Somatic symptom disorder and related disorders are characterized by persistent physical symptoms that are associated with excessive or maladaptive thoughts, feelings, and behaviors in response to these symptoms and associated health concerns. These disorders are distressing and often impair functioning.
(See also Overview of Somatization.)
Somatic symptom and related disorders include the following:
Conversion disorder: Typically, symptoms involve apparent deficits in voluntary motor or sensory function but sometimes include shaking movements and impaired consciousness (suggesting seizures) and abnormal limb posturing (suggesting another neurologic or general physical disorder). Children may present with impaired coordination or balance, weakness, paralysis of an arm or a leg, loss of sensation in a body part, seizures, unresponsiveness, blindness, double vision, deafness, aphonia, difficulty swallowing, sensation of a lump in the throat, or urinary retention.

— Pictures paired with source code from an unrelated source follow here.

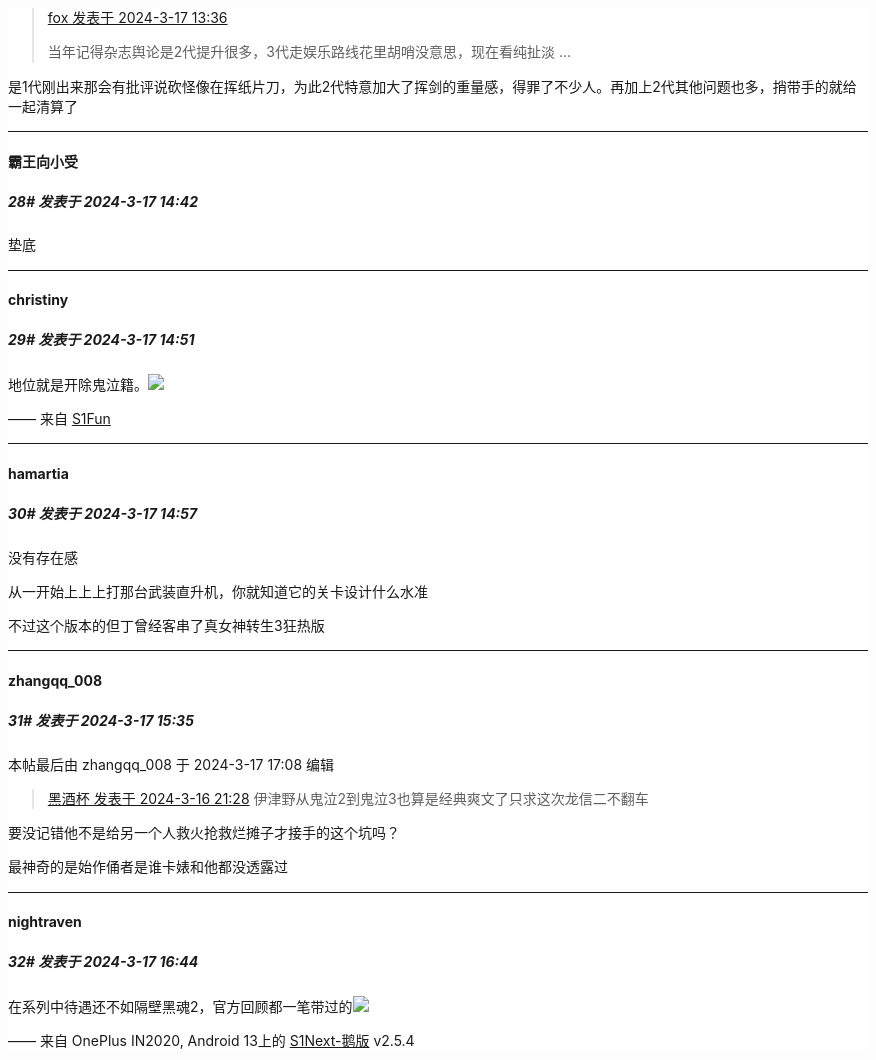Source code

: <blockquote><a href="httphttps://bbs.saraba1st.com/2b/forum.php?mod=redirect&amp;goto=findpost&amp;pid=64279017&amp;ptid=2175804" target="_blank">fox 发表于 2024-3-17 13:36</a>

当年记得杂志舆论是2代提升很多，3代走娱乐路线花里胡哨没意思，现在看纯扯淡 ...</blockquote>
是1代刚出来那会有批评说砍怪像在挥纸片刀，为此2代特意加大了挥剑的重量感，得罪了不少人。再加上2代其他问题也多，捎带手的就给一起清算了

*****

####  霸王向小受  
##### 28#       发表于 2024-3-17 14:42

垫底

*****

####  christiny  
##### 29#       发表于 2024-3-17 14:51

地位就是开除鬼泣籍。<img src="https://static.saraba1st.com/image/smiley/face2017/035.png" referrerpolicy="no-referrer">

—— 来自 [S1Fun](https://s1fun.koalcat.com)

*****

####  hamartia  
##### 30#       发表于 2024-3-17 14:57

没有存在感

从一开始上上上打那台武装直升机，你就知道它的关卡设计什么水准

不过这个版本的但丁曾经客串了真女神转生3狂热版

*****

####  zhangqq_008  
##### 31#       发表于 2024-3-17 15:35

 本帖最后由 zhangqq_008 于 2024-3-17 17:08 编辑 
<blockquote><a href="httphttps://bbs.saraba1st.com/2b/forum.php?mod=redirect&amp;goto=findpost&amp;pid=64274886&amp;ptid=2175804" target="_blank">黑酒杯 发表于 2024-3-16 21:28</a>
伊津野从鬼泣2到鬼泣3也算是经典爽文了只求这次龙信二不翻车</blockquote>
要没记错他不是给另一个人救火抢救烂摊子才接手的这个坑吗？

最神奇的是始作俑者是谁卡婊和他都没透露过

*****

####  nightraven  
##### 32#       发表于 2024-3-17 16:44

在系列中待遇还不如隔壁黑魂2，官方回顾都一笔带过的<img src="https://static.saraba1st.com/image/smiley/face2017/067.png" referrerpolicy="no-referrer">

—— 来自 OnePlus IN2020, Android 13上的 [S1Next-鹅版](https://github.com/ykrank/S1-Next/releases) v2.5.4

Factitious disorder imposed on another: Caregivers (typically a parent) intentionally falsify or produce physical symptoms in a child. For example, they may add blood or other substances to urine specimens to simulate a urine infection.
Illness anxiety disorder: Children are extremely afraid that they have or will acquire a serious disorder. They are so preoccupied with the idea that they are or might become ill that their anxiety impairs daily functioning or causes significant distress. Children may or may not have physical symptoms, but if they do, their concern is more about the possible implications of the symptoms than the symptoms themselves.
Somatic symptom disorder: Children may develop multiple somatic symptoms or only one severe symptom, typically pain. Symptoms may be specific (eg, pain in the abdomen) or vague (eg, fatigue). Any part of the body may be the focus of concern. The symptoms themselves or excessive worry about them is distressing or disrupts daily life.
Somatic symptom and related disorders are equally common among young boys and young girls but are more common among adolescent girls than adolescent boys.
Symptoms and treatment of somatic symptom and related disorders are very similar to those of anxiety disorders. The symptoms are not consciously fabricated, and children are actually experiencing the symptoms they describe.